Activity: In the entries that follow, the lines from the line containing "web hosting" up to and including the line containing "corrosion between overlapping" must be copied exactly, with pictures omitted.

Task data:

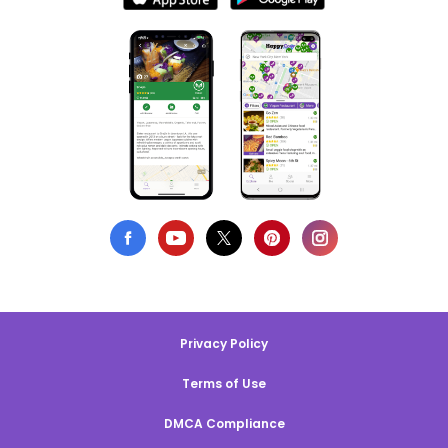
Privacy Policy
Terms of Use
DMCA Compliance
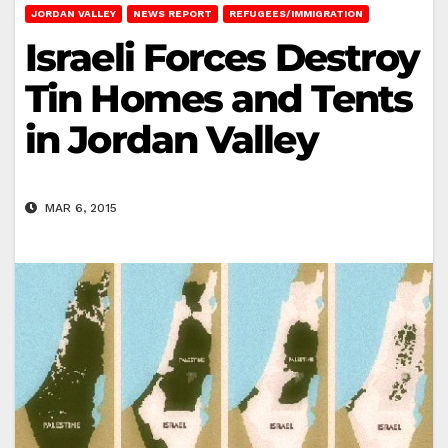
JORDAN VALLEY
NEWS REPORT
REFUGEES/IMMIGRATION
Israeli Forces Destroy
Tin Homes and Tents
in Jordan Valley
MAR 6, 2015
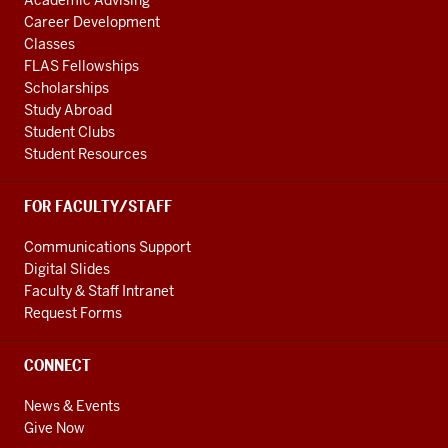
Academic Advising
Career Development
Classes
FLAS Fellowships
Scholarships
Study Abroad
Student Clubs
Student Resources
FOR FACULTY/STAFF
Communications Support
Digital Slides
Faculty & Staff Intranet
Request Forms
CONNECT
News & Events
Give Now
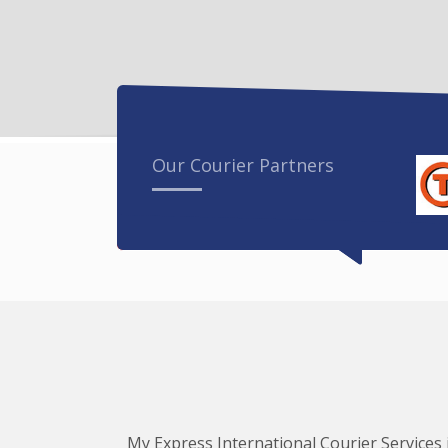
Our Courier Partners
My Express International Courier Services i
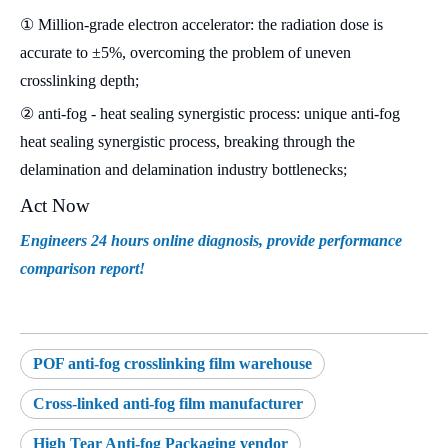
① Million-grade electron accelerator: the radiation dose is
accurate to ±5%, overcoming the problem of uneven
crosslinking depth;
② anti-fog - heat sealing synergistic process: unique anti-fog
heat sealing synergistic process, breaking through the
delamination and delamination industry bottlenecks;
Act Now
Engineers 24 hours online diagnosis, provide performance
comparison report!
POF anti-fog crosslinking film warehouse
Cross-linked anti-fog film manufacturer
High Tear Anti-fog Packaging vendor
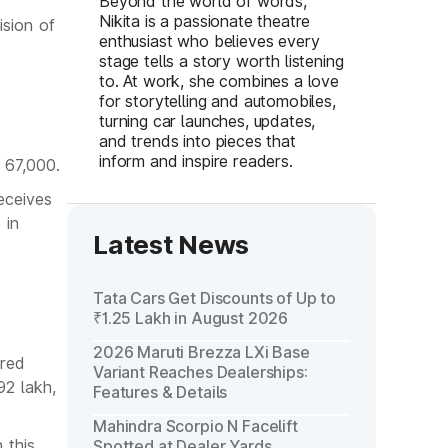
Beyond the world of words,
Nikita is a passionate theatre
ision of
enthusiast who believes every
stage tells a story worth listening
to. At work, she combines a love
for storytelling and automobiles,
turning car launches, updates,
and trends into pieces that
inform and inspire readers.
 67,000.
eceives
 in
Latest News
Tata Cars Get Discounts of Up to
₹1.25 Lakh in August 2026
2026 Maruti Brezza LXi Base
ared
Variant Reaches Dealerships:
92 lakh,
Features & Details
Mahindra Scorpio N Facelift
 this
Spotted at Dealer Yards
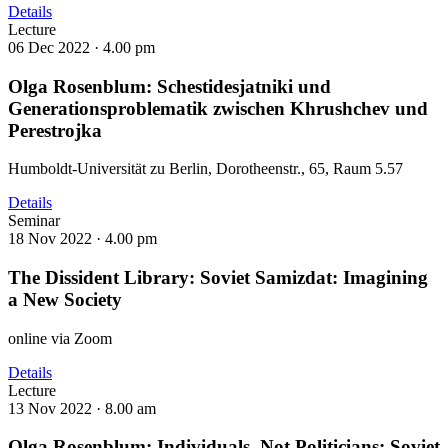
Details
Lecture
06 Dec 2022 ·
4.00 pm
Olga Rosenblum: Schestidesjatniki und
Generationsproblematik zwischen Khrushchev und
Perestrojka
Humboldt-Universität zu Berlin, Dorotheenstr., 65, Raum 5.57
Details
Seminar
18 Nov 2022 ·
4.00 pm
The Dissident Library: Soviet Samizdat: Imagining
a New Society
online via Zoom
Details
Lecture
13 Nov 2022 ·
8.00 am
Olga Rosenblum: Individuals, Not Politicians: Soviet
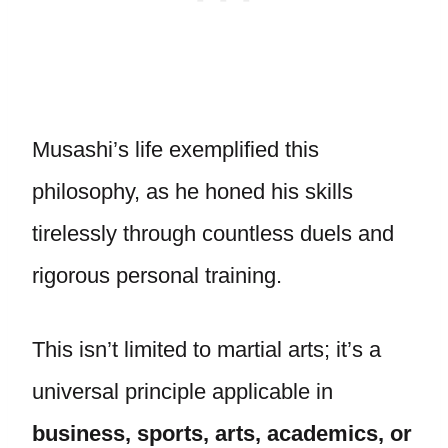
Musashi’s life exemplified this
philosophy, as he honed his skills
tirelessly through countless duels and
rigorous personal training.
This isn’t limited to martial arts; it’s a
universal principle applicable in
business, sports, arts, academics, or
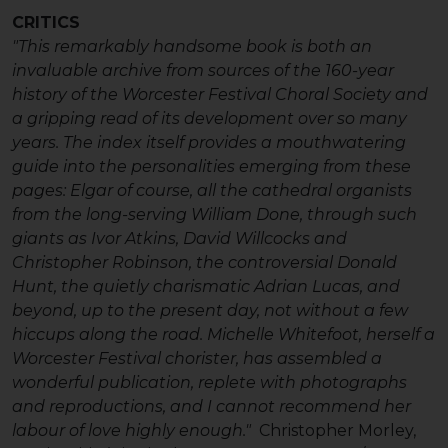
CRITICS
"This remarkably handsome book is both an
invaluable archive from sources of the 160-year
history of the Worcester Festival Choral Society and
a gripping read of its development over so many
years. The index itself provides a mouthwatering
guide into the personalities emerging from these
pages: Elgar of course, all the cathedral organists
from the long-serving William Done, through such
giants as Ivor Atkins, David Willcocks and
Christopher Robinson, the controversial Donald
Hunt, the quietly charismatic Adrian Lucas, and
beyond, up to the present day, not without a few
hiccups along the road. Michelle Whitefoot, herself a
Worcester Festival chorister, has assembled a
wonderful publication, replete with photographs
and reproductions, and I cannot recommend her
labour of love highly enough."
Christopher Morley,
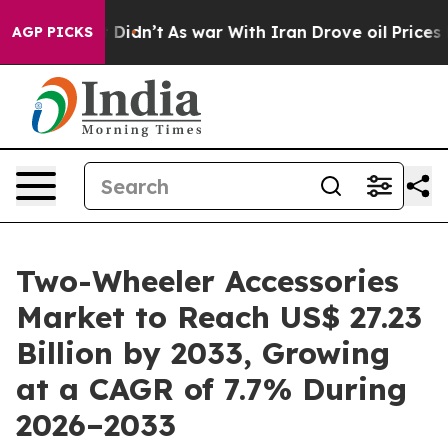
 it Didn’t
As war With Iran Drove oil Prices Higher, 
AGP PICKS
Two-Wheeler Accessories
Market to Reach US$ 27.23
Billion by 2033, Growing
at a CAGR of 7.7% During
2026–2033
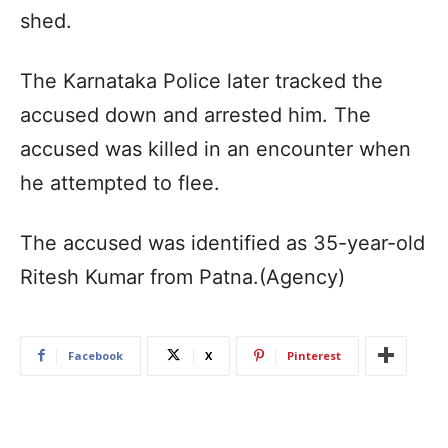
shed.
The Karnataka Police later tracked the
accused down and arrested him. The
accused was killed in an encounter when
he attempted to flee.
The accused was identified as 35-year-old
Ritesh Kumar from Patna.(Agency)
Facebook
X
Pinterest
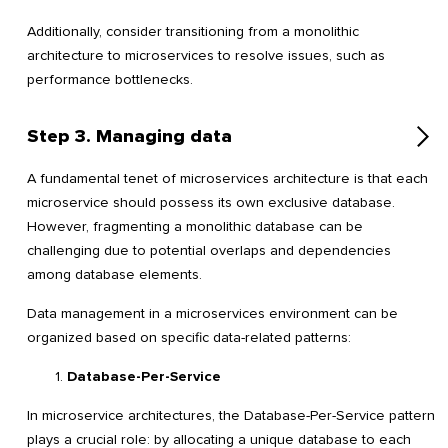
Additionally, consider transitioning from a monolithic
architecture to microservices to resolve issues, such as
performance bottlenecks.
Step 3. Managing data
A fundamental tenet of microservices architecture is that each
microservice should possess its own exclusive database.
However, fragmenting a monolithic database can be
challenging due to potential overlaps and dependencies
among database elements.
Data management in a microservices environment can be
organized based on specific data-related patterns:
Database-Per-Service
In microservice architectures, the Database-Per-Service pattern
plays a crucial role: by allocating a unique database to each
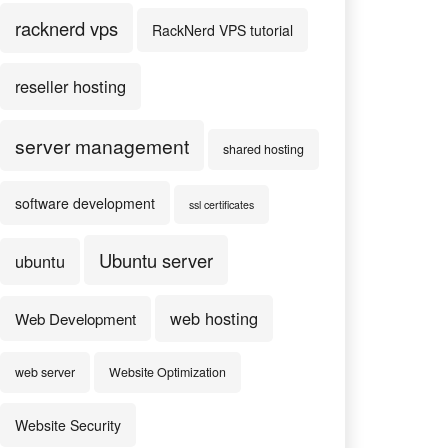
racknerd vps
RackNerd VPS tutorial
reseller hosting
server management
shared hosting
software development
ssl certificates
Ubuntu server
ubuntu
web hosting
Web Development
web server
Website Optimization
Website Security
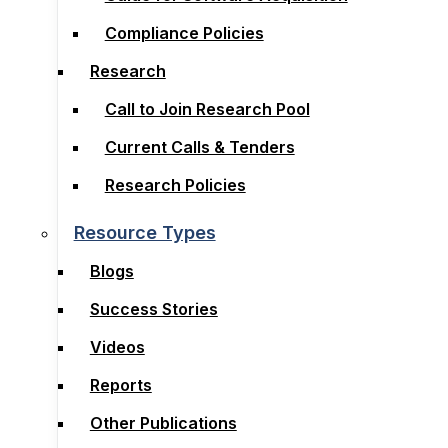
Compliance Policies
Compliance Policies
Research
Research
Call to Join Research Pool
Call to Join Research Pool
Current Calls & Tenders
Current Calls & Tenders
Research Policies
Research Policies
Resource Types
Resource Types
Blogs
Blogs
Success Stories
Success Stories
Videos
Videos
Reports
Reports
Other Publications
Other Publications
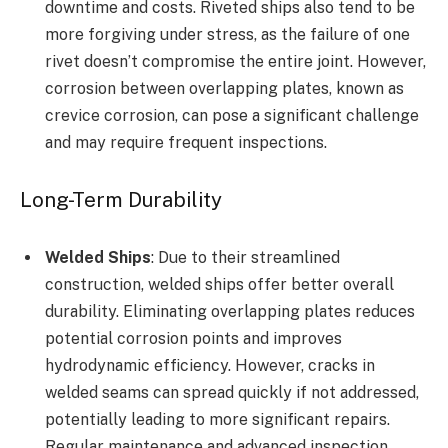
downtime and costs. Riveted ships also tend to be
more forgiving under stress, as the failure of one
rivet doesn’t compromise the entire joint. However,
corrosion between overlapping plates, known as
crevice corrosion, can pose a significant challenge
and may require frequent inspections.
Long-Term Durability
Welded Ships
: Due to their streamlined
construction, welded ships offer better overall
durability. Eliminating overlapping plates reduces
potential corrosion points and improves
hydrodynamic efficiency. However, cracks in
welded seams can spread quickly if not addressed,
potentially leading to more significant repairs.
Regular maintenance and advanced inspection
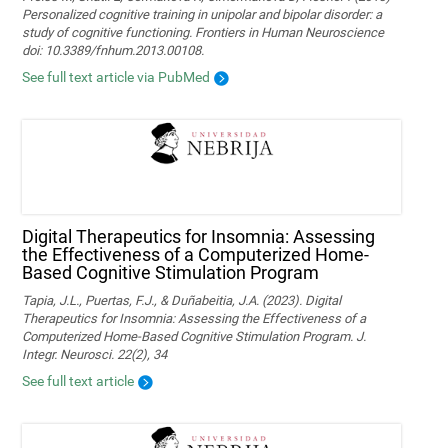
Personalized cognitive training in unipolar and bipolar disorder: a
study of cognitive functioning. Frontiers in Human Neuroscience
doi: 10.3389/fnhum.2013.00108.
See full text article via PubMed
Digital Therapeutics for Insomnia: Assessing
the Effectiveness of a Computerized Home-
Based Cognitive Stimulation Program
Tapia, J.L., Puertas, F.J., & Duñabeitia, J.A. (2023). Digital
Therapeutics for Insomnia: Assessing the Effectiveness of a
Computerized Home-Based Cognitive Stimulation Program. J.
Integr. Neurosci. 22(2), 34
See full text article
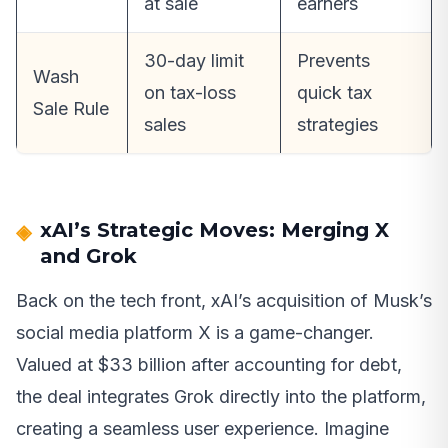
at sale
earners
30-day limit
Prevents
Wash
on tax-loss
quick tax
Sale Rule
sales
strategies
xAI’s Strategic Moves: Merging X
and Grok
Back on the tech front, xAI’s acquisition of Musk’s
social media platform X is a game-changer.
Valued at $33 billion after accounting for debt,
the deal integrates Grok directly into the platform,
creating a seamless user experience. Imagine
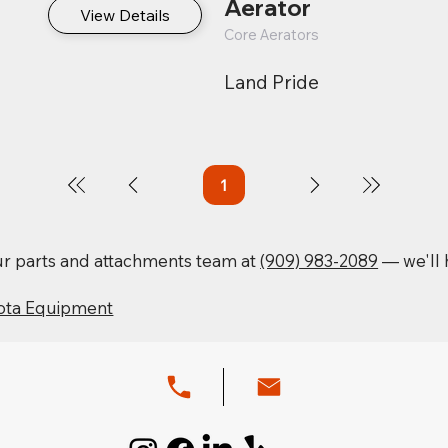
Aerator
View Details
Core Aerators
Land Pride
1
Page
1
our parts and attachments team at
(909) 983-2089
— we'll h
ota Equipment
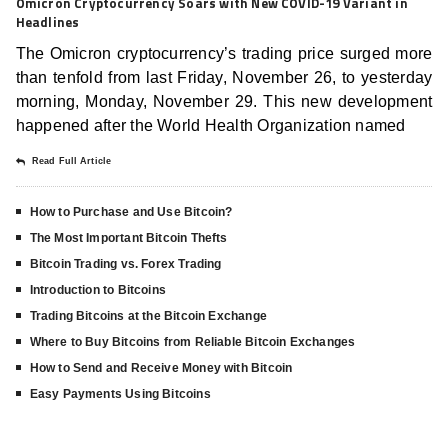
Omicron Cryptocurrency Soars with New COVID-19 Variant in
Headlines
The Omicron cryptocurrency’s trading price surged more
than tenfold from last Friday, November 26, to yesterday
morning, Monday, November 29. This new development
happened after the World Health Organization named
Read Full Article
How to Purchase and Use Bitcoin?
The Most Important Bitcoin Thefts
Bitcoin Trading vs. Forex Trading
Introduction to Bitcoins
Trading Bitcoins at the Bitcoin Exchange
Where to Buy Bitcoins from Reliable Bitcoin Exchanges
How to Send and Receive Money with Bitcoin
Easy Payments Using Bitcoins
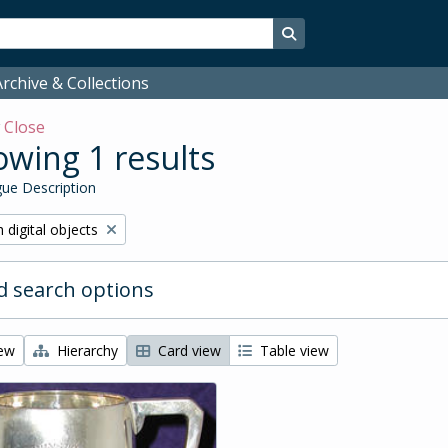
Search in browse page
rchive & Collections
w
Close
wing 1 results
ue Description
ve filter:
 digital objects
 search options
iew
Hierarchy
Card view
Table view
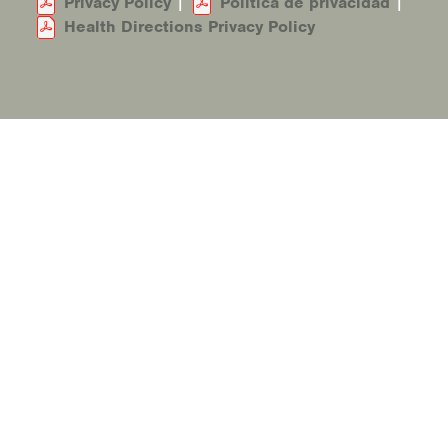
Privacy Policy
|
Política de privacidad
|
Health Directions Privacy Policy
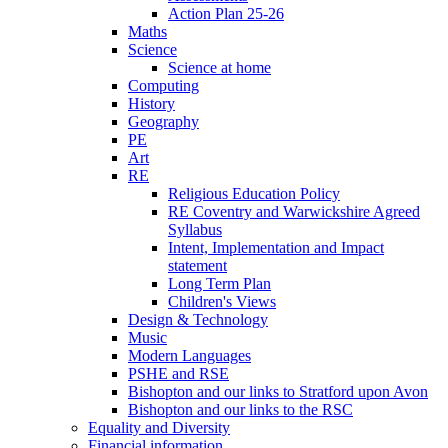
Action Plan 25-26
Maths
Science
Science at home
Computing
History
Geography
PE
Art
RE
Religious Education Policy
RE Coventry and Warwickshire Agreed
Syllabus
Intent, Implementation and Impact
statement
Long Term Plan
Children's Views
Design & Technology
Music
Modern Languages
PSHE and RSE
Bishopton and our links to Stratford upon Avon
Bishopton and our links to the RSC
Equality and Diversity
Financial information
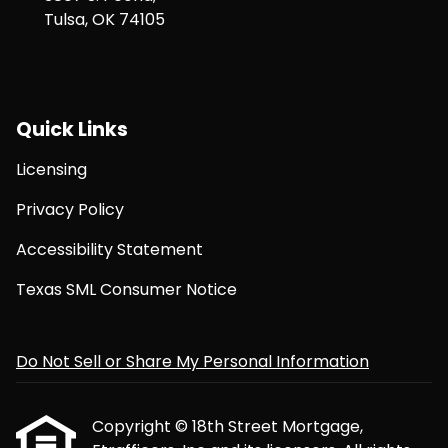
Tulsa, OK 74105
Quick Links
Licensing
Privacy Policy
Accessibility Statement
Texas SML Consumer Notice
Do Not Sell or Share My Personal Information
Copyright © 18th Street Mortgage,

Solution below:
web hosting
Web Development
web server
Website Optimization
Website Security
Compliance Policies
Compliance Policies
Research
Research
Call to Join Research Pool
Call to Join Research Pool
Current Calls & Tenders
Current Calls & Tenders
Research Policies
Research Policies
Resource Types
Resource Types
Blogs
Blogs
Success Stories
Success Stories
Videos
Videos
Reports
Reports
Other Publications
Other Publications
downtime and costs. Riveted ships also tend to be
more forgiving under stress, as the failure of one
rivet doesn’t compromise the entire joint. However,
corrosion between overlapping plates, known as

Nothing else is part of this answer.